Yes RHEL9 is on OpenSSL 3.x... and yes that confirms that FIPS_mode_set is being done inside the initialisation function for a library. Probably libssl/libcrypto itself.

huckabeec commented 3 weeks ago

So looks like we'll have to move to RHEL9 for our 4.x testing, not sure how to fix an issue the library causes for itself on loading.

For my own enlightenment, the 3.x line works fine on RHEL8 in FIPS mode, so I assume the OpenSSL initialization in 4.x s just that different to have this issue ?
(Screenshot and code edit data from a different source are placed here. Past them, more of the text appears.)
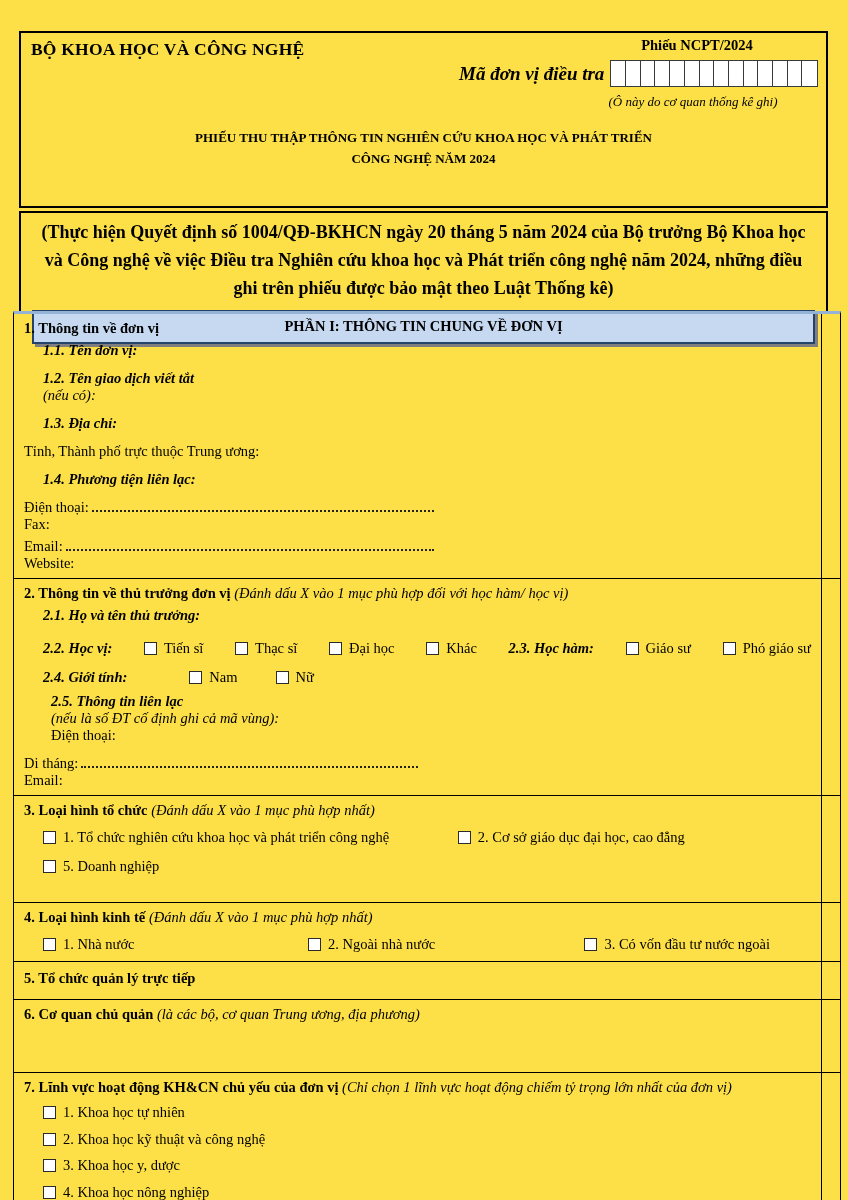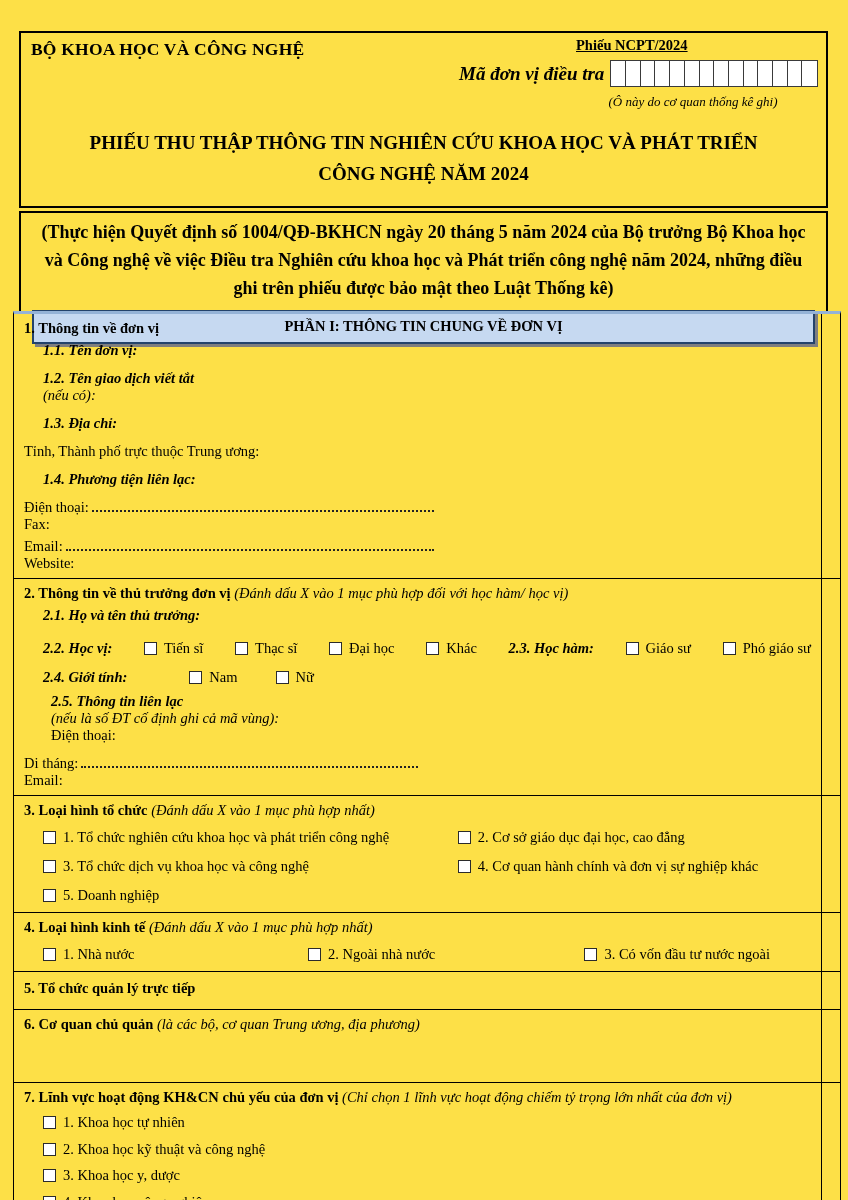--- a/index.html
+++ b/index.html
@@ -10,28 +10,28 @@
     overflow:hidden;
   }
   
   .header-box {
     position:absolute; left:19px; top:31px; width:809px; height:177px;
     border:2px solid #000; padding:4px 8px 0 8px;
   }
   .header-top { display:flex; justify-content:space-between; align-items:flex-start; }
   .ministry { font-size:17.5px; font-weight:700; letter-spacing:.2px; padding-top:2px; padding-left:2px; }
   .header-right { width:242px; }
-  .form-code { width:100%; text-align:left; font-weight:700; font-size:14.5px;text-decoration:underline; }
+  .form-code { width:100%; text-align:center; font-weight:700; font-size:14.5px; }
   .code-row { display:flex; align-items:center; justify-content:flex-end; margin-top:0px; }
   .code-label { font-style:italic; font-weight:700; font-size:19px; margin-right:6px; white-space:nowrap; }
   .code-grid { display:flex; border:1.6px solid #3a3a3a; background:#fff; }
   .code-cell { width:14.7px; height:25px; border-right:1.4px solid #3a3a3a; }
   .code-cell:last-child { border-right:none; }
   .code-note { width:250px; margin-left:auto; text-align:center; font-style:italic; font-size:13px; margin-top:7px; }
-  .main-title { text-align:center; font-weight:700; font-size:19px; line-height:1.65; margin-top:17px; }
+  .main-title { text-align:center; font-weight:700; font-size:13px; line-height:1.65; margin-top:17px; }
   
   .subtitle-box {
     position:absolute; left:19px; top:211px; width:809px; height:100px;
     border:2px solid #000; border-bottom:none; padding:6px 11px 0 11px;
   }
   .subtitle { font-weight:700; font-size:18px; text-align:center; line-height:1.55; }
   .part1-band {
     margin-top:7px; background:#C6D9F1; border:2px solid #24436B;
     box-shadow:3px 3px 0 #7F7F7F; text-align:center; font-weight:700;
     font-size:14.5px; padding:6px 0 7px 0;
@@ -241,30 +241,20 @@
               <span>1. Tổ chức nghiên cứu khoa học và phát triển công nghệ</span>
             </div>
           <div class="cbcol-r">
               <span class="checkbox"></span>
               <span>2. Cơ sở giáo dục đại học, cao đẳng</span>
             </div>
         </div>
         <div class="row-sb ind" style="justify-content:flex-start;">
           <div class="cbcol-l">
               <span class="checkbox"></span>
-              <span>3. Tổ chức dịch vụ khoa học và công nghệ</span>
-            </div>
-          <div class="cbcol-r">
-              <span class="checkbox"></span>
-              <span>4. Cơ quan hành chính và đơn vị sự nghiệp khác</span>
-            </div>
-        </div>
-        <div class="row-sb ind" style="justify-content:flex-start;">
-          <div class="cbcol-l">
-              <span class="checkbox"></span>
               <span>5. Doanh nghiệp</span>
             </div>
         </div>
       </div>
       <div class="sside"></div>
     </div>
 
     <div class="srow">
       <div class="smain h-s4">
         <div>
arr2036 commented 3 weeks ago

I don't believe v3.x uses custom memory allocators. In v4 it's needed so that we can over-allocate the C call stacks OpenSSL uses for "yielding" out of the certificate validation callbacks. It's a horrible hack, but fixes some crashes we were experiencing in EAP-TLS and friends.

I've now officially removed support for OpenSSL < 3.0.0 from the server, primarily due to this FIPS issue. This means the minimum OS versions for v4 are FreeBSD 14, Debian 12, Ubuntu 22.04, Rocky/RHEL 9.